RL: Ich habe von Reagan bis zum jetzigen Präsidenten alle aus nächster Nähe erleben dürfen, sei es auf Pressekonferenzen oder auf Auslandsreisen. Besonders im Gedächtnis haften geblieben ist mir die die erste Reise von Präsident George H.W. Bush nach Polen und Ungarn. Die Mauer war gerade gefallen und Europa und die ganze Welt standen vor einer historischen Neuorientierung. Die Reise begann schon dramatisch: Präsidentenreisen sind so organisiert, dass das begleitende Pressekorps in einer eigenen Maschine den Präsidenten begleitet. Und die fliegt immer nach dem Präsidenten ab, damit die TV-Crews noch die Bilder des Abflugs drehen können. Dann überholt sie die Air Force One um am Zielort vor dem Präsidenten da zu sein und die Ankunft zu drehen. Als wir allerdings auf Andrews Air Force Base mit unserer gecharterten Boeing 747 starten wollten, ging eine Tür in der Passagierkabine nicht zu. Eine Ersatzmaschine war nicht aufzutreiben und der Präsident schon auf dem Weg nach Warschau. Was also tun? Der Kapitän wusste Rat. Ein Gabelstapler drückte die Tür von außen zu, drinnen wurde verriegelt, das rote Kontrollicht blieb an und wir starteten. Ganz sicher ein  grober Verstoß gegen alle FAA-Regeln und heute undenkbar. Aber unserer Reise war gerettet auch wenn wir beim Anblick der Warnlampe während der ganzen Reise ein etwas mulmiges Gefühl hatten. Entschädigt wurden wir dafür durch den begeisternden Empfang der dem Präsidenten in Warschau, Danzig und Budapest zuteilwurde. Es war eine ungeheure Aufbruchsstimmung  spürbar und die Freude darüber, dass Europa jetzt auf dem Weg war vereint und frei zu sein. Daran hatten die USA und die amerikanischen Außenminister großen Anteil. Besonders Jim Baker und Lawrence Eagleburger , die ich bei den Zwei-Plus-Vier-Verhandlungen, die zur deutschen Einheit führten immer wieder begleitet und gesprochen habe, sind mir als engagierte Freunde Europas und Deutschlands im Gedächtnis geblieben. Wir Deutsche haben ihrer Politik viel zu verdanken.

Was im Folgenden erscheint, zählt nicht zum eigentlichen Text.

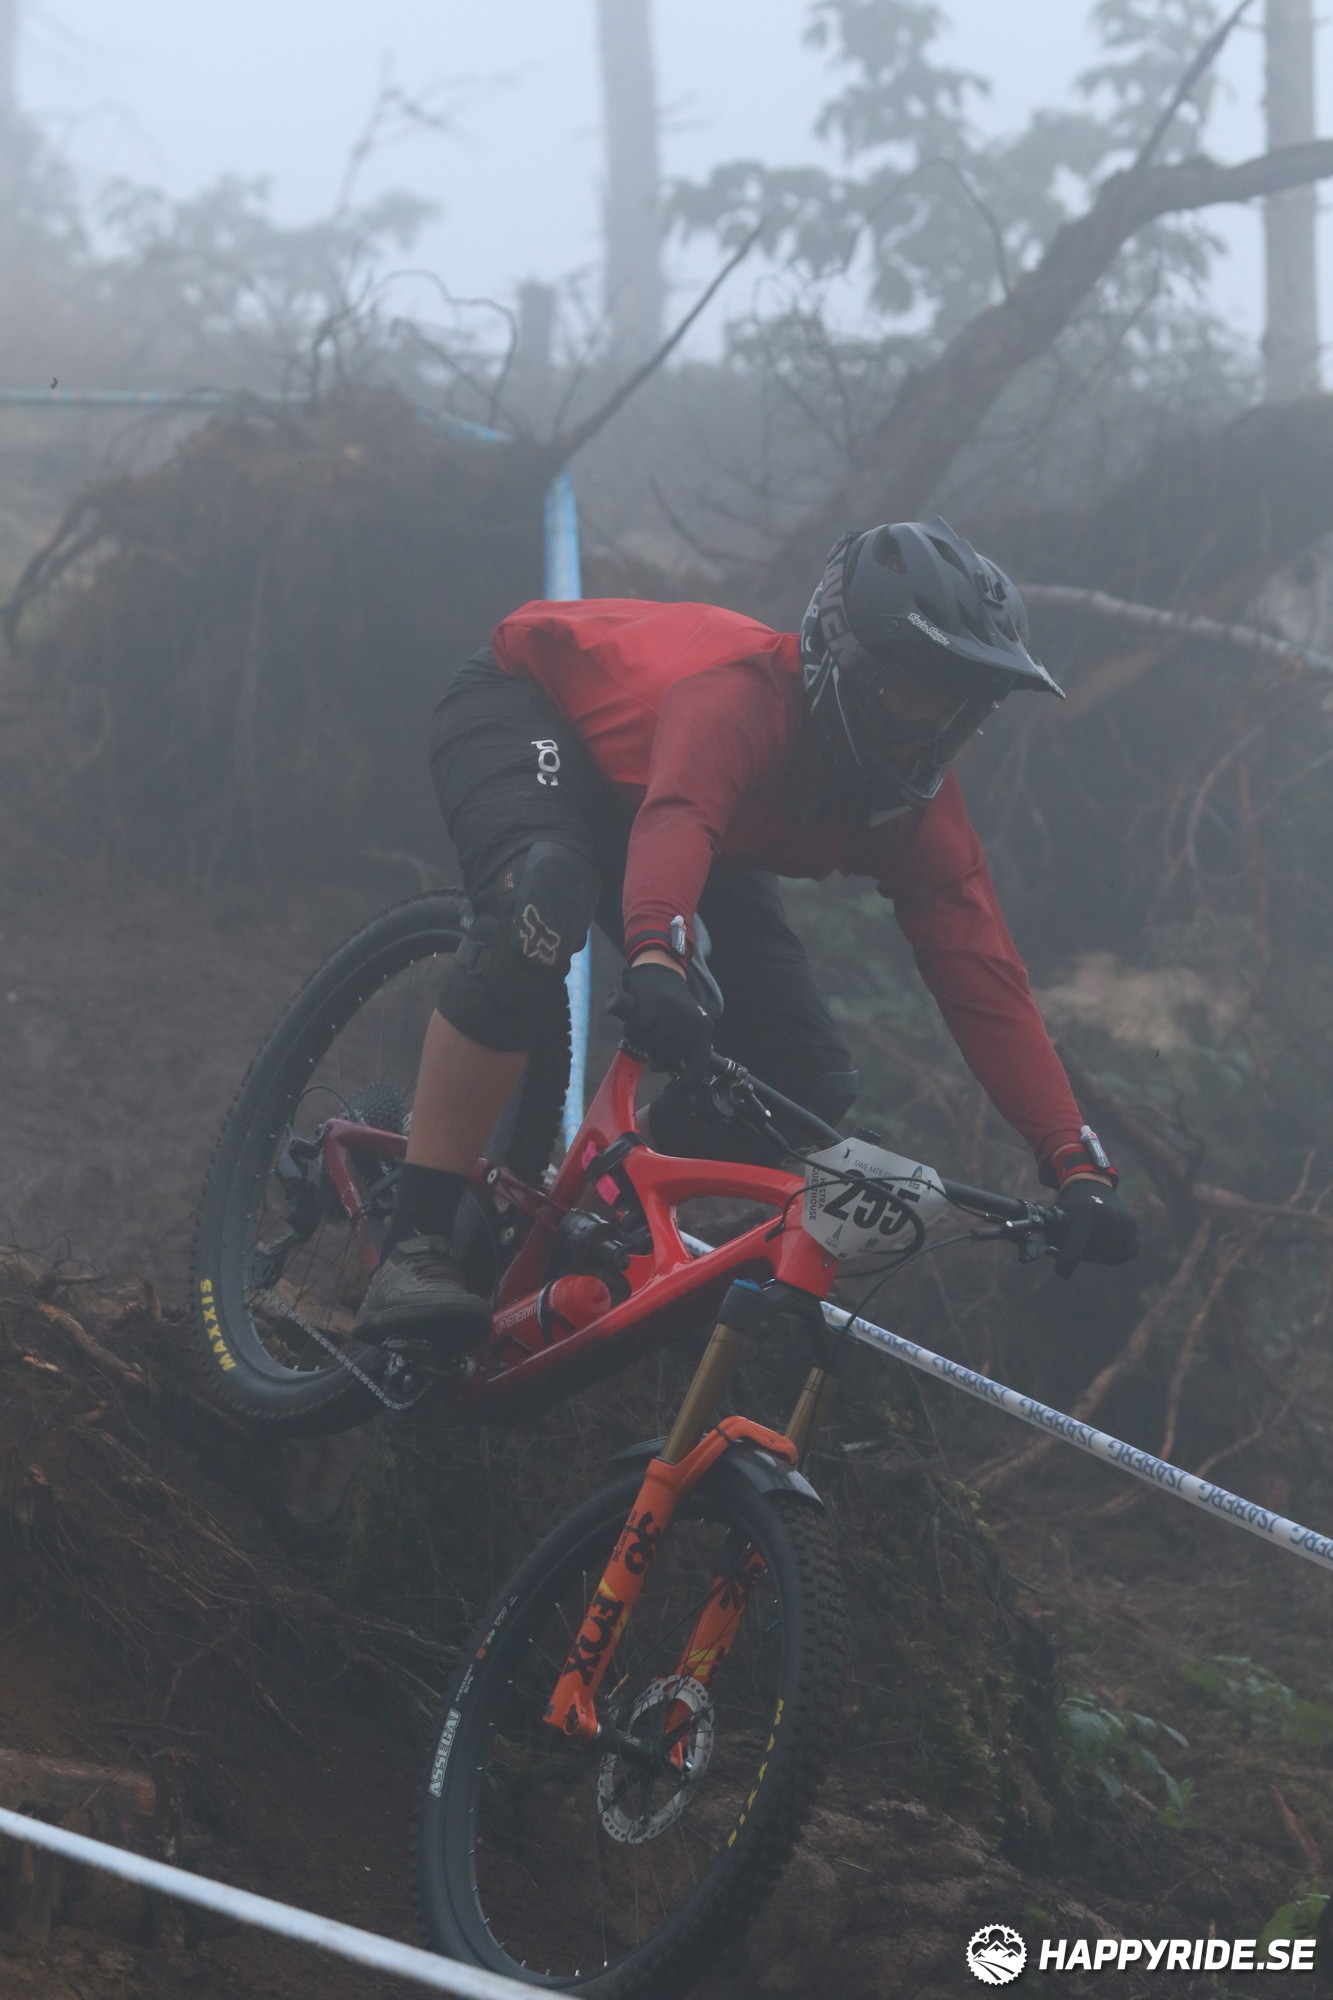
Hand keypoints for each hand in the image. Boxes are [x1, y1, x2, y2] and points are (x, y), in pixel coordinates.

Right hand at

GW: Sie sind immer wieder als Gastredner an die Universitäten von Harvard, Georgetown und LA sowie ins US-Außenministerium eingeladen worden. Was möchten Sie Studenten oder angehenden Journalisten vor allem für ihre Karriere mit auf den Weg geben?

RL: Viel lesen, immer weiterlernen und vor allem offen sein: für Menschen, für neue Eindrücke und für politische und wirtschaftliche Veränderungen. Wer in dieser globalen und komplexen Welt als Journalist erfolgreich sein will, muss  die Gesamtzusammenhänge begreifen lernen, er muss global und über den nationalen Tellerrand hinaus denken lernen. So habe ich meinen Beruf begriffen und das Wissen und meine Erfahrungen versuche ich jetzt jungen Journalisten und Studenten weiterzugeben.

GW: Sie sind seit 25 Jahren glücklich mit Ihrer Frau Birgitt verheiratet und Sie haben zwei Kinder. Wie haben Sie eine anspruchsvolle und nervenaufreibende Karriere mit Familienleben vereinbaren können?

RL: Das Geheimnis jeder guten Ehe ist gegenseitige Achtung und Toleranz. Und Birgitt, meine Frau, hatte für die besonderen Anforderungen meines Berufes immer großes Verständnis. Sie hat mir in 25 Jahren Ehe den Rücken freigehalten und sich um unsere Töchter gekümmert wenn ich wieder mal in Afghanistan, im Nahen Osten oder in Russland unterwegs war. Und dafür bin ich ihr sehr dankbar.  Mein Erfolg ist auch ihr Erfolg, weil er ohne sie gar nicht möglich gewesen wäre.

Eine Kurzform des Interviews mit Fotos von Rüdiger Lentz’ Abschied erschien in der Winter 2009/2010 Ausgabe von © German World Magazine in englisch und deutscher Sprache.